◆ 选读文本
***

随市场化改革的不断推进,市场机制的作用在广度和深度上都将得以强化,虽然市场是一种富有效率的运行机制,但不可避免有其固有缺陷(即“市场失灵”),其中之一就是它不能在增进效率的同时兼顾社会公平。愈加突出的收入分配差距问题成为政府必须直面的难题。如果不能及时、合理应对和缓解,可能滋生贫困、社会冲突等严重的社会和政治问题,因此亟须政府调节收入分配。
自20世纪80年代国家推行“梯度推进”发展战略以来,在取得显著成就的同时,地区经济差距也逐步拉大。东部沿海地区携政策倾斜、地理位置和自然条件诸方面之利,获得了迅猛发展。相形之下,中西部地区发展滞缓。由于资本的逐利本性,外来投资对的区域分布差异很大:大量的外资分布在东南沿海,中西部尤其是广大的西部吸引外资的数量微乎其微,并且多为附加值不高、技术含量小的资源密集型和劳动密集型产业。外来投资在创造一定就业机会的同时,影响和冲击部分弱势产业,挤占市场,企业被兼并或破产,加上人员素质、技术水平等原因将造成为数不少的结构性失业,无疑进一步扩大了劳动者收入差距。区域经济发展不平衡,收入分配悬殊。税收是一把双刃剑,如果不能实现公平,它必然产生完全相反的作用,因此税收调控应当在引导资金流向,促进落后地区发展方面有所作为。
农业问题是中国这个农业大国最基本、最不容忽视的问题。我国农业生产缺乏规模、机械化程度低、抗御风险能力差,加上长期存在的工农产品“剪刀差”和各项税外负担,农业经营的比较优势低下,更谈不上有什么积累。近年来农村抛荒耕地面积呈上升趋势,农民人均收入增幅逐年走低。其中固然存在结构调整的影响因素,农民负担加重是其中的主要因素。若旨在减轻农民负担的农村税费改革趑趄不前,农业和农民的利益得不到保护,城乡居民收入差距将继续呈扩大之势。

***

◆ 学习材料
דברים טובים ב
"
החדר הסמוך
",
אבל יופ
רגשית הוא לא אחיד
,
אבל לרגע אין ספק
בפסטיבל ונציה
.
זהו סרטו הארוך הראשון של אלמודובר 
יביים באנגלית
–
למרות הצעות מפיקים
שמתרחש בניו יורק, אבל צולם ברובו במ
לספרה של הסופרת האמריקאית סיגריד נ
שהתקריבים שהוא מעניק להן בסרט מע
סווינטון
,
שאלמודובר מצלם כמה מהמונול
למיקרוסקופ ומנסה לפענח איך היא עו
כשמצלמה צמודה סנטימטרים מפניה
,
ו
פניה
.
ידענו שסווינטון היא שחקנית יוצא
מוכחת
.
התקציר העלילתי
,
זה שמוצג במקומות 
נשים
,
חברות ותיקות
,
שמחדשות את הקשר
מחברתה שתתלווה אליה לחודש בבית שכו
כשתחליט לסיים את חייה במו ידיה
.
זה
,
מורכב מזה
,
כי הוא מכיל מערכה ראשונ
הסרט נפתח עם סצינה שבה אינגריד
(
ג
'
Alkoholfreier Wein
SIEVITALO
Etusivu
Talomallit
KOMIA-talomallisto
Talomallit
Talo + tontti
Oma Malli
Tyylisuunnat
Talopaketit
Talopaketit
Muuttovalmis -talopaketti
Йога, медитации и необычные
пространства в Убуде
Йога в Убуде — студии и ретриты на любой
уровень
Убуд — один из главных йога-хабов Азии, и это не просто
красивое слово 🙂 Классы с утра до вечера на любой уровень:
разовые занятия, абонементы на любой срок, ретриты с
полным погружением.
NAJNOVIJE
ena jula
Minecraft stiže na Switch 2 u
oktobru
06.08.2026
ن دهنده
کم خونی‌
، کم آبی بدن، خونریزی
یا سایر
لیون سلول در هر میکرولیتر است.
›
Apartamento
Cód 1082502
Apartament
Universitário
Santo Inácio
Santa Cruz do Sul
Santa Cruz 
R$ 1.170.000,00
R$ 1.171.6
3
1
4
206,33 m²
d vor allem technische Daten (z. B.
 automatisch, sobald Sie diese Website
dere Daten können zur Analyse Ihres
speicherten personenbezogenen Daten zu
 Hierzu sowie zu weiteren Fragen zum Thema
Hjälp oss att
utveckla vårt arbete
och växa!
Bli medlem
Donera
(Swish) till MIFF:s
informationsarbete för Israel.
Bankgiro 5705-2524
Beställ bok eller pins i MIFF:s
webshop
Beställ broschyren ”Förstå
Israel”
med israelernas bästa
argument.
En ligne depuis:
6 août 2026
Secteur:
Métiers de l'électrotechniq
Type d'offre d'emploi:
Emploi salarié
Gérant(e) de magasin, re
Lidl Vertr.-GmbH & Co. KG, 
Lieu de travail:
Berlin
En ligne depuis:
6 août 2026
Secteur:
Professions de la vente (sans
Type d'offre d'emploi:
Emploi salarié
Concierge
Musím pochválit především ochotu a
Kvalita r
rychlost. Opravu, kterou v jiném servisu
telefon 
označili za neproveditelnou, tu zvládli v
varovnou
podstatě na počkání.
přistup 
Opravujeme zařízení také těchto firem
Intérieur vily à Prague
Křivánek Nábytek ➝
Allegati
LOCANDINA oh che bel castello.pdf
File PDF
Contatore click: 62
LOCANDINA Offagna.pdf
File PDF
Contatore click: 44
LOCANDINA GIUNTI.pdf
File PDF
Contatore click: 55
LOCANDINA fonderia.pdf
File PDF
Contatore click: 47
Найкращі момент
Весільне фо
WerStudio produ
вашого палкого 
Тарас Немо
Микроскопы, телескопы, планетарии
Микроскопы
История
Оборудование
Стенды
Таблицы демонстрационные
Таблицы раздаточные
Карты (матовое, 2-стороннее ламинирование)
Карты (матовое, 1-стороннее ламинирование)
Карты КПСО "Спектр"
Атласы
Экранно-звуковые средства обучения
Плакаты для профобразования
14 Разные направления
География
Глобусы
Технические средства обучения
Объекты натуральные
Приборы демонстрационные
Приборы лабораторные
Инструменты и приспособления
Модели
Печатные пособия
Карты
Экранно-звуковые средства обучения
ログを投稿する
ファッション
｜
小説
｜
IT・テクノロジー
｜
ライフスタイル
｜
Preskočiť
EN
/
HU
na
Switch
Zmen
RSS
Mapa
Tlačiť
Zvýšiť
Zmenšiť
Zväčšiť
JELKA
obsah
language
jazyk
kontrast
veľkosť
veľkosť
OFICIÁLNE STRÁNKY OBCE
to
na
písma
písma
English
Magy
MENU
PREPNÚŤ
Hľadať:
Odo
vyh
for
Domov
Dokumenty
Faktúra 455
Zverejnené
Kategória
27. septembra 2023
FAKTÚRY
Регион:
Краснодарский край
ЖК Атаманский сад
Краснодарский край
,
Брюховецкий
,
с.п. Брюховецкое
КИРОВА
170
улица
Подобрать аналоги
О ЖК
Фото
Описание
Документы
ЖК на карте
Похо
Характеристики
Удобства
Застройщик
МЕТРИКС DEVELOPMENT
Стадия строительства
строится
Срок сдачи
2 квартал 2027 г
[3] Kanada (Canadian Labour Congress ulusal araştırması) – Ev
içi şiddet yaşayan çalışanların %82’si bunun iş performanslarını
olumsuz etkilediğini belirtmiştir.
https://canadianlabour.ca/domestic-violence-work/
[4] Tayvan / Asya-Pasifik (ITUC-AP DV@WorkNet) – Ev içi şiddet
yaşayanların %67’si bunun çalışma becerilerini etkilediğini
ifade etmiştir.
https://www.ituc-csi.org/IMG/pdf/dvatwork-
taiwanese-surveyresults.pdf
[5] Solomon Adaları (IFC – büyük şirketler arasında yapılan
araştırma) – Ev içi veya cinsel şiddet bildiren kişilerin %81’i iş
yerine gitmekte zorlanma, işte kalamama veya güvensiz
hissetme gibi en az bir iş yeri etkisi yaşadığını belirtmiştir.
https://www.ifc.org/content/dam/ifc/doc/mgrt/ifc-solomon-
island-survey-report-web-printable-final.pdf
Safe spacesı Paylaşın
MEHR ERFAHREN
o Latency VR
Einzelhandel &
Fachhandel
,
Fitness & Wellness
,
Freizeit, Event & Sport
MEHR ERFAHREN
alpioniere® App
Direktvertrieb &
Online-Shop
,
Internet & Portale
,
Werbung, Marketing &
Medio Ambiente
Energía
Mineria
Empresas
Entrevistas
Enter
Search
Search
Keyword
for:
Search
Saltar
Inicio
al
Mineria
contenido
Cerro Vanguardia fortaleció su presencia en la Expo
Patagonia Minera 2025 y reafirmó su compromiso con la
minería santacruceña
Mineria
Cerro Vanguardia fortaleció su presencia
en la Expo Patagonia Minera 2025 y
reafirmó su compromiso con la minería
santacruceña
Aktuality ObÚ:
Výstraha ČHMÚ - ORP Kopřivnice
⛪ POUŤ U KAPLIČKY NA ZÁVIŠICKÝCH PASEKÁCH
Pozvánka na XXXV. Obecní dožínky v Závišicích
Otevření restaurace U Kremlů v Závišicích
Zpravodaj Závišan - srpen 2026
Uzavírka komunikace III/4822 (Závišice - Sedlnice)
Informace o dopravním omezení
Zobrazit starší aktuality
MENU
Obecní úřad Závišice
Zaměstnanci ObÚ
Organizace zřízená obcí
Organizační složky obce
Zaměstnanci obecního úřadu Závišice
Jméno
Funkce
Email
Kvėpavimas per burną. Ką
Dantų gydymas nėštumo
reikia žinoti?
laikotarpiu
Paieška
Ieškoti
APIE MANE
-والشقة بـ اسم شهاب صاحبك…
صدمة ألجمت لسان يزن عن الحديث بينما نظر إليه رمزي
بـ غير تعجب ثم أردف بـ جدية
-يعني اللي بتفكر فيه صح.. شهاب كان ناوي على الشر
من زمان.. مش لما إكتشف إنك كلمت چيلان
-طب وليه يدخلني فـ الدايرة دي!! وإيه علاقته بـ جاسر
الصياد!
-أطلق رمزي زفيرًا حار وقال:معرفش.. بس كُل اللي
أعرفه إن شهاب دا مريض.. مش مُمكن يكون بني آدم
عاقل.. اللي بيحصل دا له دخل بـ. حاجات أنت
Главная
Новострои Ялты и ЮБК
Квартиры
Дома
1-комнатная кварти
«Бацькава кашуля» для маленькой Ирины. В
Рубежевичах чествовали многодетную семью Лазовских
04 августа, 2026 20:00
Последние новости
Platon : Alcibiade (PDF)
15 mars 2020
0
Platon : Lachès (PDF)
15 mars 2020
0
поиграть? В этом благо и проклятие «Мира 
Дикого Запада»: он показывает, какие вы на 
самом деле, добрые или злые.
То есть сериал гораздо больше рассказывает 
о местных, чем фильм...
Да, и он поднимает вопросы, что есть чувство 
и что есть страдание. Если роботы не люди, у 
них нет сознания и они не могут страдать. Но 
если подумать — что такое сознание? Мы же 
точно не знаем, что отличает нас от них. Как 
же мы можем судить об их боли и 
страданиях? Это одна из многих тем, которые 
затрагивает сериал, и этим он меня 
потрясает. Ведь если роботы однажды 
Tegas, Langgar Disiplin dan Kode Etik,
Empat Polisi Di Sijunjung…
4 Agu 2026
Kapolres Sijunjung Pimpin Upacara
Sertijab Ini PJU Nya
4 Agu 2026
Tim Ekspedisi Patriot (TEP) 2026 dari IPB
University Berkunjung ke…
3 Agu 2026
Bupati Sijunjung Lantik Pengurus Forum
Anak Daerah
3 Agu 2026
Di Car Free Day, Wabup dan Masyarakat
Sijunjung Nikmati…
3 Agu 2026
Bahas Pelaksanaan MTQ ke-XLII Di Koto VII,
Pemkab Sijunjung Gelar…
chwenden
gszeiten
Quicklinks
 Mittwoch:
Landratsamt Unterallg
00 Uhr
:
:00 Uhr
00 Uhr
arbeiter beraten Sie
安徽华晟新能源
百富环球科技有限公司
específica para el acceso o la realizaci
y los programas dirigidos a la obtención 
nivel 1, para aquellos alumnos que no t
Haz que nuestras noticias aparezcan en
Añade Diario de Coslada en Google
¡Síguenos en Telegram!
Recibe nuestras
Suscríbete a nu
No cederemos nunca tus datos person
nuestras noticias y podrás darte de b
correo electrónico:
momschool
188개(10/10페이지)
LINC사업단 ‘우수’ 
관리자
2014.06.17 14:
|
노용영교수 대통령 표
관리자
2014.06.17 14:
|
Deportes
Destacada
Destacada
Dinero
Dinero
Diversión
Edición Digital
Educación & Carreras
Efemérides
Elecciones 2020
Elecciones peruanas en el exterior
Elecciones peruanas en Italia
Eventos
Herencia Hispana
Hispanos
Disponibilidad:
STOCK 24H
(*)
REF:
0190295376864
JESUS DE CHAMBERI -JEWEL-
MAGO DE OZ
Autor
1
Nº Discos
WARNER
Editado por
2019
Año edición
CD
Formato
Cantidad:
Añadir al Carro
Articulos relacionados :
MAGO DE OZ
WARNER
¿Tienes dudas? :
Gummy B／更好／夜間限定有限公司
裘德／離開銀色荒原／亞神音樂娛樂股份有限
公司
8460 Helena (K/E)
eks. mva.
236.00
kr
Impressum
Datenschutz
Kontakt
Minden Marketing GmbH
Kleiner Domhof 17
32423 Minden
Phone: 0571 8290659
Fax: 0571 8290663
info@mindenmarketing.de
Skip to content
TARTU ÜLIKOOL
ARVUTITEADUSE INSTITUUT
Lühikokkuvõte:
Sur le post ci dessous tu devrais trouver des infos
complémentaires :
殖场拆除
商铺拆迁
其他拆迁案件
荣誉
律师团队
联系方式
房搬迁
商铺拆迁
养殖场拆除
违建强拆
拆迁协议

***

◆ 练习任务
**a.** 关于收入分配与税收调控的选读文本中，“愈加突出的收入分配差距问题成为政府必须直面的难题。”这句话译成英文是什么？
**b.** 把关于收入分配与税收调控的选读文本从“随市场化改革的不断推进,市场”处起、到“会和政治问题,因此亟须政府调节收入分配。”止的部分重新写出，并将其中的“收入分配差距”换成“贫富差距”。
**c.** 请续写关于收入分配与税收调控的选读文本，从它结束的地方接着往下写。

◆ 练习答案
**a.** The increasingly prominent problem of the income distribution gap has become a difficult issue that the government must confront directly.

**b.**
随市场化改革的不断推进,市场机制的作用在广度和深度上都将得以强化,虽然市场是一种富有效率的运行机制,但不可避免有其固有缺陷(即“市场失灵”),其中之一就是它不能在增进效率的同时兼顾社会公平。愈加突出的贫富差距问题成为政府必须直面的难题。如果不能及时、合理应对和缓解,可能滋生贫困、社会冲突等严重的社会和政治问题,因此亟须政府调节收入分配。

**c.**
当前收入分配差距过大不仅成为内需不足的原因之一,而且成为社会稳定与经济发展的潜在隐患,需要政府介入或干预。只有实现“效率经由市场,公平通过政府”,“看不见的手”与“看得见的手”相互协调、相互配合,才能实现公平分配和国民经济的稳定和发展。税收作为政府调节收入分配的主要工具,在收入分配方面能够发挥其他政策不可替代的作用。如通过税制设计上的具体安排,征收累进所得税、高额消费税,把社会财富从高收入者手中转移到低收入者那里,增进社会福利;通过制定合理的税收政策,调节不同性质、不同来源的收入,调节企业级差收入和区域经济差距,使分配差距保持在社会可承受的范围之内,促进共同富裕。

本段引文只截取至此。